Well, there was an unexpected company meeting today, for an unexpected piece of news: my employer is going through a hard time financially and has taken the decision of separating himself of about 80% of his employees :-(

So there I am, part of the people having lost their job. I need to find another job, in software development, and I would like to find a job where I will be able to use my Perl skills.

So... I am asking you for advice about the position I should apply for, knowing that I have an MS in Computer Science in my bag of skills. Shall I apply for a networking engineer position, a sysadmin position, a web developer position? You could help me by simply telling me what position you have and in which situation/project you are using Perl as your programming language. Are there any 100% lucky Perl programmers out there? I mean, people living for Perl like merlyn?

Update: I posted second thoughts about e-working as a reply in the thread, and I am asking for your thoughts there as well.

gaggio

Comment on Perl Job
Re: Perl Job
by melguin (Pilgrim) on Aug 15, 2001 at 10:21 UTC
    Systems Engineer. We make configuration/monitoring tools for our archiving product, and since our department also does metrics testing and hosts the Egineering website, we use Perl for automating tests, creating a web interface to the results, gathering the results of tests, making a nice interface for other engineers to reserve machines in testing labs, etc, etc, etc.

    If you ever want a position that will bring respect, but give no one a clue as to what exactly you do (even you), the "Systems Engineer" is for you.

    Good luck.

    melguin.

Re: Perl Job
by tinman (Curate) on Aug 15, 2001 at 10:52 UTC

    Well, to answer your question first: I am a software developer/lead. This is what I was hired for, but somewhere down the line, the corporate found out that I had DBA experience, so to the DB team I went.. The first piece of bad news: I don't use Perl very much at all these days. But when I did use it, it was for tasks as varied as getting dumps from databases, quick and dirty import and export jobs, data analysis, some CGI interfaces. Occasionally, I used it to organize my source files, make source distributions, I automated some jobs that I hated (like generating status reports) and I had fun too, like building a mirror server for cricket scores.... lots of things, in fact :o)

    Being in an environment that is not very friendly to new and hackerish programming languages (and Perl has that reputation here), here's one thing I've learnt. It doesn't matter what the position is. DBA types are supposed to deal with nothing except SQL and configuring databases, don't believe them. Network types, people will tell you, should just know one end of a cable tester from another, don't believe them either. :o) Web designers should just know HTML and Javascript like thingies.. that's not entirely true either.

    The fact of the matter is (as I've found it, anyway), that Perl is so versatile that you can use it in any one of the jobs that I mentioned above. It may not be a standard requirement that you know Perl to be hired for the job, in fact, far from it.. but if you know a glue language like Perl, it can only make your job easier if you use it in the appropriate place.

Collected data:
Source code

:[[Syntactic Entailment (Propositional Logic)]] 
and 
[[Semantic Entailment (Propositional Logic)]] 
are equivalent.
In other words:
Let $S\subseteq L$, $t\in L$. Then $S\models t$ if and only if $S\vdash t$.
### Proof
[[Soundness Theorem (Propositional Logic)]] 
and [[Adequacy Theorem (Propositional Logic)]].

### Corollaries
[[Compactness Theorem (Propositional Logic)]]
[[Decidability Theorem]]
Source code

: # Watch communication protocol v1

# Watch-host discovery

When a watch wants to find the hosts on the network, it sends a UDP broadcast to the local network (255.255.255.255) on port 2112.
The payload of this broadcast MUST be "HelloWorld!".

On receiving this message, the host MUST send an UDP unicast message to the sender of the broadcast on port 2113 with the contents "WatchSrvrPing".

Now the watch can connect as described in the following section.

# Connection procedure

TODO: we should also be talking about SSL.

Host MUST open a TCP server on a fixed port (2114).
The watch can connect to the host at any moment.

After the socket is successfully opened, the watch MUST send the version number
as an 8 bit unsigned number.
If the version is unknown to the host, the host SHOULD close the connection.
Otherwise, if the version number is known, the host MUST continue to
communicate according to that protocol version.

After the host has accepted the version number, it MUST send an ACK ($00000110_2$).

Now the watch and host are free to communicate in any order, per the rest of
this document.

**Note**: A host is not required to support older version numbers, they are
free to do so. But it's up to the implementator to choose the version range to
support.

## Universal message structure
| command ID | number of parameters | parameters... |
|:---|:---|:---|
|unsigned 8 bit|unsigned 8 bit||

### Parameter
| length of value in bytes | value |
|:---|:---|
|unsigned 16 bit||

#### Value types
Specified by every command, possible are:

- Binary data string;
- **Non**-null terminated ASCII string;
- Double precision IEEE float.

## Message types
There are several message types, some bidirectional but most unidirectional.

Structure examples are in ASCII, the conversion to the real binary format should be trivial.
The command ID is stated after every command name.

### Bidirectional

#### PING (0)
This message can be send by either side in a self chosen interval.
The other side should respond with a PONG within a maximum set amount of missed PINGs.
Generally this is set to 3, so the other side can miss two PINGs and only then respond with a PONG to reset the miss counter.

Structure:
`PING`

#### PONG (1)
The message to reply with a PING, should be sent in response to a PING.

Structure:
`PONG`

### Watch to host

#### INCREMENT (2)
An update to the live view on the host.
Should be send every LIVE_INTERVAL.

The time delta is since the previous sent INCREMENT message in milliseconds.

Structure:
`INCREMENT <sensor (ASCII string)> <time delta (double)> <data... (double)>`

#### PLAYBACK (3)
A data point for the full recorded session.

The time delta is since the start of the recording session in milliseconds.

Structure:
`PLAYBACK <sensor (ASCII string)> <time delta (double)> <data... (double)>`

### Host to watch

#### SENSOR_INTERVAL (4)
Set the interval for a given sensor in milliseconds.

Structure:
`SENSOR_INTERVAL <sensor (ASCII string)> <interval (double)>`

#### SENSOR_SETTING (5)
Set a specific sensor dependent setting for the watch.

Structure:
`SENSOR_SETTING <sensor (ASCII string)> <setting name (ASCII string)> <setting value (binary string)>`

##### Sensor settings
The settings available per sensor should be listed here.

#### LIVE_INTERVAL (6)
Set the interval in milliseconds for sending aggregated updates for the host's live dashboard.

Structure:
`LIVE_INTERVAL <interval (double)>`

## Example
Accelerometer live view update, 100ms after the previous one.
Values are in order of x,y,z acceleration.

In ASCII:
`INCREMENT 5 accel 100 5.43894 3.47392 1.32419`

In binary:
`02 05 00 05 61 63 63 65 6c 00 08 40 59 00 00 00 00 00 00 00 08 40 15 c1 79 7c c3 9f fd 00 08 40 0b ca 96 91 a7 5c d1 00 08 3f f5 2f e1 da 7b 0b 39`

## EXERCISES TO COMPLETE
**a.** According to the Perl job thread, roughly what share of employees is the employer separating from?
**b.** Return the stretch of the Perl job thread from "Comment on Perl" through "etc, etc, etc.".

## RESPONSES PER TASK
**a.** About 80% of the employees.

**b.**
Comment on Perl Job
Re: Perl Job
by melguin (Pilgrim) on Aug 15, 2001 at 10:21 UTC
    Systems Engineer. We make configuration/monitoring tools for our archiving product, and since our department also does metrics testing and hosts the Egineering website, we use Perl for automating tests, creating a web interface to the results, gathering the results of tests, making a nice interface for other engineers to reserve machines in testing labs, etc, etc, etc.